Таинственное пламя царицы Лоаны - Умберто Эко 11 стр.


Первая дверь из коридора вела в большую старорежимную кухню, с толстенной печью и с огромным очагом, а над очагом висел громадный медный казан. Вся утварь невозможно описать до чего стара — должно быть, висит здесь со времен дедушкиного двоюродного деда. Успела стать антиквариатом. За стеклами буфета виднелись цветастые тарелки, железные кувшины, чашки для кофе с молоком. Какой-то инстинкт велел мне поискать глазами: а где журнальная полка? И точно, в углу около окна была приколочена журнальная полочка с выжженным и раскрашенным орнаментом — крупные красные маки на желтом фоне. Поскольку в войну, конечно же, был дефицит угля и дров, я думаю, кухня была единственным отапливаемым помещением, и, значит, мною было проведено здесь множество зимних вечеров.

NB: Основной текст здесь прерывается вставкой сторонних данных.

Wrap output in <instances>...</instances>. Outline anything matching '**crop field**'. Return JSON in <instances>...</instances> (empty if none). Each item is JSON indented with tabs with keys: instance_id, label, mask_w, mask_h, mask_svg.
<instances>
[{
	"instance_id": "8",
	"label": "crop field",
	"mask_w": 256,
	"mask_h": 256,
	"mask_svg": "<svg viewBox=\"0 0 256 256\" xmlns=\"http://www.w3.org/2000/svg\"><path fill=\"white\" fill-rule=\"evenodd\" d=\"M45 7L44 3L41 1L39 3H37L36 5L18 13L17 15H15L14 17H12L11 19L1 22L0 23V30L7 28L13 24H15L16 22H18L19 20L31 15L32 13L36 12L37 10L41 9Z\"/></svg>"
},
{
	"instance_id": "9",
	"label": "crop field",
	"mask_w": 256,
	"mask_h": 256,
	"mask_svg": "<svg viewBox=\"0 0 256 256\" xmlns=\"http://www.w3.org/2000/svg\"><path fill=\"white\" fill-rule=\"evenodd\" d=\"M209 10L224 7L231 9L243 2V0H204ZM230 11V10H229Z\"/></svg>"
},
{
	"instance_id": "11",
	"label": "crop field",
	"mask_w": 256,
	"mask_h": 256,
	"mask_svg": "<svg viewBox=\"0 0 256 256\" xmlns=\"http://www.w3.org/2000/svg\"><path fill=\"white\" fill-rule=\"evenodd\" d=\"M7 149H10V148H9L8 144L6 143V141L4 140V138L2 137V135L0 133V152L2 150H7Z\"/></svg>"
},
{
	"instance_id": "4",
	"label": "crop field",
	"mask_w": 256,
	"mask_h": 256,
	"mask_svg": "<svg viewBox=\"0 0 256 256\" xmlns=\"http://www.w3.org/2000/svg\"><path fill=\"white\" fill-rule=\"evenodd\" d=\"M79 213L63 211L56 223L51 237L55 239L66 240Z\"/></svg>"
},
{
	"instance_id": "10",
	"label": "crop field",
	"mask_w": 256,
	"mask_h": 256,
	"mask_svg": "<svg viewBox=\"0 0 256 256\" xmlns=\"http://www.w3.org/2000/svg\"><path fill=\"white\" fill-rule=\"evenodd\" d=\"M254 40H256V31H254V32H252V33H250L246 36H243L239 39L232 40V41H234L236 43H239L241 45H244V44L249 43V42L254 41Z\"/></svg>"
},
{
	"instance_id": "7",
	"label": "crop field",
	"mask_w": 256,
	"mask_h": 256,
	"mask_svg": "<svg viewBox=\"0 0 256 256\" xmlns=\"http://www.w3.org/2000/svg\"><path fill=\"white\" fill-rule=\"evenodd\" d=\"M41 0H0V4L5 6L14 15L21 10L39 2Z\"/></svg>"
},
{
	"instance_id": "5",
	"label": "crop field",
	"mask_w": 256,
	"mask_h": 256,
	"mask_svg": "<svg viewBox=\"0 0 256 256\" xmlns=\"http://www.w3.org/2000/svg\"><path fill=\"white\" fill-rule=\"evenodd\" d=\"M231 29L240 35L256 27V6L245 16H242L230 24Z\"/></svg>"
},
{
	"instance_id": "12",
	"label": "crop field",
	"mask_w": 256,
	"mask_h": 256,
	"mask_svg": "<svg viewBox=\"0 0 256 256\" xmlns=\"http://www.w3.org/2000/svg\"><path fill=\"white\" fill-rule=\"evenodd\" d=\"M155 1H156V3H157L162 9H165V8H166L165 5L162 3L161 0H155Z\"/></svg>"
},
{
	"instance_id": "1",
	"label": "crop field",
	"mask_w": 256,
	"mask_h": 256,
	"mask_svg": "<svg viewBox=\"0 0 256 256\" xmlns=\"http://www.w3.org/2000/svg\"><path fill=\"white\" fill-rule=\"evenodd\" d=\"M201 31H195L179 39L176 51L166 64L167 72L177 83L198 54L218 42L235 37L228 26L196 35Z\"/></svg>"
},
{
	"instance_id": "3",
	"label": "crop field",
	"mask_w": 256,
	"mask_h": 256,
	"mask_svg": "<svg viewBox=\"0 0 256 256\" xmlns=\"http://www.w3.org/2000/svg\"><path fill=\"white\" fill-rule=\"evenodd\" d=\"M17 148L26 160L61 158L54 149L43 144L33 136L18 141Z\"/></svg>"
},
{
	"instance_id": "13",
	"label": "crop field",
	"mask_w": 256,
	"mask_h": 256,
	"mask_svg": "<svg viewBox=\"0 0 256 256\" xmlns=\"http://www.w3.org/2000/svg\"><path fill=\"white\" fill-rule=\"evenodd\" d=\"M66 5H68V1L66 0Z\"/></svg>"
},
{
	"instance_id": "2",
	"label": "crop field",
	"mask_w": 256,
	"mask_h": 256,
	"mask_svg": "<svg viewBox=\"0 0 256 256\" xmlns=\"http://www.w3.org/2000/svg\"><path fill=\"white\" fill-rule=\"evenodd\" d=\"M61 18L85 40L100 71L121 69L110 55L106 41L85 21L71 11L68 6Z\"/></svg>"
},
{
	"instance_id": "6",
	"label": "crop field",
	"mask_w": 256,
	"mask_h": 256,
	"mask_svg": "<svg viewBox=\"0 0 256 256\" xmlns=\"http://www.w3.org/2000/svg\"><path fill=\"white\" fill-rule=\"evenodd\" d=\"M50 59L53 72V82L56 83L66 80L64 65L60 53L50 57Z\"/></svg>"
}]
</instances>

За кухней ванная, тоже старорежимная, посередине громадная железная ванна с изогнутыми клювами — крантиками. Умывальник, в точности чаша из церкви, чаша, полная святой воды. Я крутнул кран, за каскадом рыданий и чихов вытекла рыжая струя, посветлевшая только на третьей минуте. Унитаз и бачок живо напомнили мне туалеты в купальных заведениях времен «бель эпок».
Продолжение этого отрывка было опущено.